──────── SUPPLIED DATA

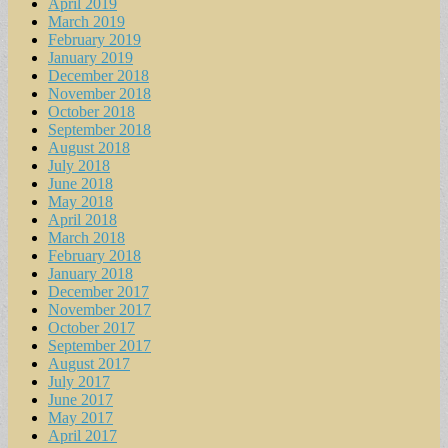
April 2019
March 2019
February 2019
January 2019
December 2018
November 2018
October 2018
September 2018
August 2018
July 2018
June 2018
May 2018
April 2018
March 2018
February 2018
January 2018
December 2017
November 2017
October 2017
September 2017
August 2017
July 2017
June 2017
May 2017
April 2017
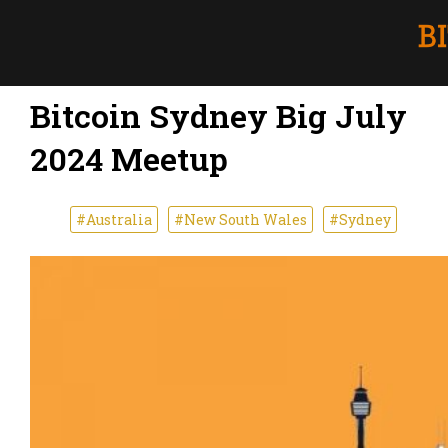
Bitcoin Sydney Big July
2024 Meetup
#Australia
#New South Wales
#Sydney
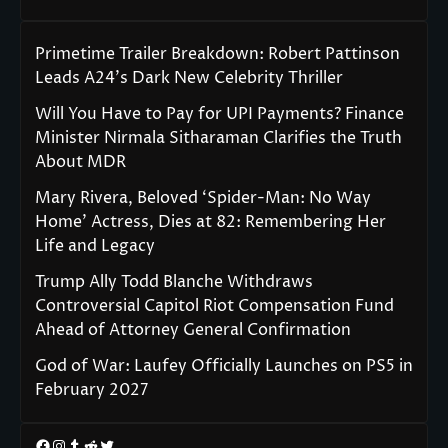
Primetime Trailer Breakdown: Robert Pattinson
Leads A24’s Dark New Celebrity Thriller
Will You Have to Pay for UPI Payments? Finance
Minister Nirmala Sitharaman Clarifies the Truth
About MDR
Mary Rivera, Beloved ‘Spider-Man: No Way
Home’ Actress, Dies at 82: Remembering Her
Life and Legacy
Trump Ally Todd Blanche Withdraws
Controversial Capitol Riot Compensation Fund
Ahead of Attorney General Confirmation
God of War: Laufey Officially Launches on PS5 in
February 2027
Facebook
Instagram
Tumblr
Reddit
Twitter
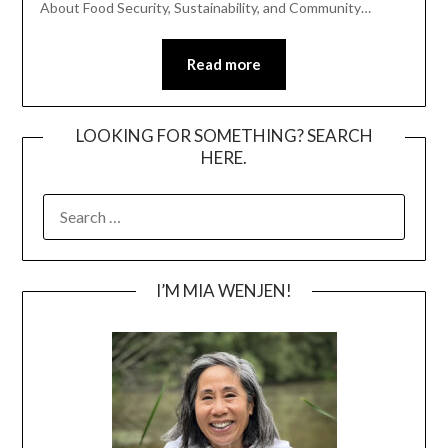
About Food Security, Sustainability, and Community…
Read more
LOOKING FOR SOMETHING? SEARCH
HERE.
SEARCH
FOR:
I’M MIA WENJEN!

────────────────

» WHAT TO WORK ON:
The lines to restate word for word run from the line that contains "2024 Meetup" through the end of the entries above, both ends included. Leave out all pictures and write nothing else.

» ANSWER SECTION:
2024 Meetup
#Australia
#New South Wales
#Sydney
Primetime Trailer Breakdown: Robert Pattinson
Leads A24’s Dark New Celebrity Thriller
Will You Have to Pay for UPI Payments? Finance
Minister Nirmala Sitharaman Clarifies the Truth
About MDR
Mary Rivera, Beloved ‘Spider-Man: No Way
Home’ Actress, Dies at 82: Remembering Her
Life and Legacy
Trump Ally Todd Blanche Withdraws
Controversial Capitol Riot Compensation Fund
Ahead of Attorney General Confirmation
God of War: Laufey Officially Launches on PS5 in
February 2027
Facebook
Instagram
Tumblr
Reddit
Twitter
About Food Security, Sustainability, and Community…
Read more
LOOKING FOR SOMETHING? SEARCH
HERE.
SEARCH
FOR:
I’M MIA WENJEN!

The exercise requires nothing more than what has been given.